= Beginning of Section =

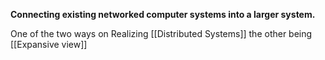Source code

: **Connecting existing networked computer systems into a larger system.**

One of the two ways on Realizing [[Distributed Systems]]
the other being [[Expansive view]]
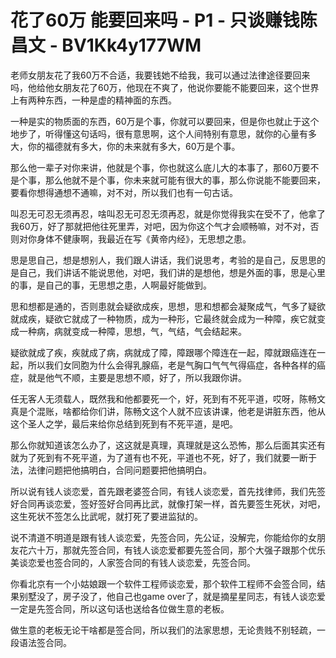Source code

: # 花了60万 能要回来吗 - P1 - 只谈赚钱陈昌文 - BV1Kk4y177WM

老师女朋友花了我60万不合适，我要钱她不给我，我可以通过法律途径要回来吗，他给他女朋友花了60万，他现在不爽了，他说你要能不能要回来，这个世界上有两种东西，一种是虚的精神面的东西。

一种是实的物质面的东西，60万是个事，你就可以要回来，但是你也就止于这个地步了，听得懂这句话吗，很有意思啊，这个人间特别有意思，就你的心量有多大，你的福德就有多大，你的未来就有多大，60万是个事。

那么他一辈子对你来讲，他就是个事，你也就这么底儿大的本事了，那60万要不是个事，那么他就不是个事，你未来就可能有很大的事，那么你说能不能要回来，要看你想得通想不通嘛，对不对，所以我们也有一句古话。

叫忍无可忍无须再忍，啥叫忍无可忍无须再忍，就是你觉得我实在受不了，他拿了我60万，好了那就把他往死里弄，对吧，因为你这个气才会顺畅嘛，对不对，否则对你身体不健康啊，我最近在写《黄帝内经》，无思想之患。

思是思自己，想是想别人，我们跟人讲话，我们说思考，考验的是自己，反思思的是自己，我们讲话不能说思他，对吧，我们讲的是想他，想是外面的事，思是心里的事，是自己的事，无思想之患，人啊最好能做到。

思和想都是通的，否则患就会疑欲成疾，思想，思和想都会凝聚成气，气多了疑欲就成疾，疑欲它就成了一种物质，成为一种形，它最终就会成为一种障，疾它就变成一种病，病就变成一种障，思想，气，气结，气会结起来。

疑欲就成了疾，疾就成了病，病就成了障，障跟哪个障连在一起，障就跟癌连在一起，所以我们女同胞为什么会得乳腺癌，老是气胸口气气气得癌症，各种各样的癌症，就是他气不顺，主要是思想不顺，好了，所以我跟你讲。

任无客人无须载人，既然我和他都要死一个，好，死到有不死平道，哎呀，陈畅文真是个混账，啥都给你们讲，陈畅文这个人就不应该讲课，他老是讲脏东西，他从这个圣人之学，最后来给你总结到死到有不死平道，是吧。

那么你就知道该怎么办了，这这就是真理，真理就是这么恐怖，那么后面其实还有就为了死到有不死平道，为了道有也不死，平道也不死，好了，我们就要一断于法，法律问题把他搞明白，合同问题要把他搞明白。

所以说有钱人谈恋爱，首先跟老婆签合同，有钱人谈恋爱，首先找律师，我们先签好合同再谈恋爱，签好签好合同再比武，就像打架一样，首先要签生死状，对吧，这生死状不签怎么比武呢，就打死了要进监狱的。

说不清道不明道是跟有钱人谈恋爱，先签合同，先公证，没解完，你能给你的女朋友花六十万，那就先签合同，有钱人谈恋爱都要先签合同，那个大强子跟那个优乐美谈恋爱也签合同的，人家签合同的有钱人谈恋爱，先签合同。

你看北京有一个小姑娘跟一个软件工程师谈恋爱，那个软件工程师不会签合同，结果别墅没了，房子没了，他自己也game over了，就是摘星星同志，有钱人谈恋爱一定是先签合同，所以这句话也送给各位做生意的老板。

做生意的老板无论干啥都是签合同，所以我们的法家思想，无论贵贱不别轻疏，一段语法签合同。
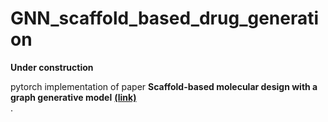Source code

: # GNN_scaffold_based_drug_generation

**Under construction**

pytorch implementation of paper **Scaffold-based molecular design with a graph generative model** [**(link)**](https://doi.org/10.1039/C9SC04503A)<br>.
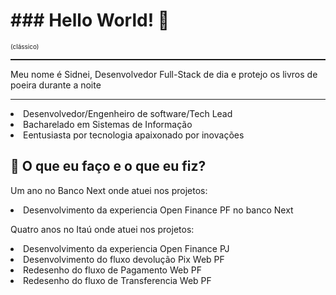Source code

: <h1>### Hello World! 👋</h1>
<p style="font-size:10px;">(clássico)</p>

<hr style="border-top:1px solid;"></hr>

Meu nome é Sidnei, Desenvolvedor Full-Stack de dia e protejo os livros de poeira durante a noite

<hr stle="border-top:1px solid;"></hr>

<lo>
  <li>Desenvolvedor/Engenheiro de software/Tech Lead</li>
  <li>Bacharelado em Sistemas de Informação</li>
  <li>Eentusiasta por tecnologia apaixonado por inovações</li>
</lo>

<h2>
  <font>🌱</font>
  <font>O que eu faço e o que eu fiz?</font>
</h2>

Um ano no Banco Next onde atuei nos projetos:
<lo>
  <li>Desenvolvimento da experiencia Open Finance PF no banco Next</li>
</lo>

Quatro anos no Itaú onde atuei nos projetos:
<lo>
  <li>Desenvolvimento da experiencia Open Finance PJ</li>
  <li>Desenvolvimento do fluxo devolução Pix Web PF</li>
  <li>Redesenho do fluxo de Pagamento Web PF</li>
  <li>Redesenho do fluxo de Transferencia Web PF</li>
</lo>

= End of Section =

== Exercise prompt ==
Report only how many lines above include "onde".

== Answer area ==
2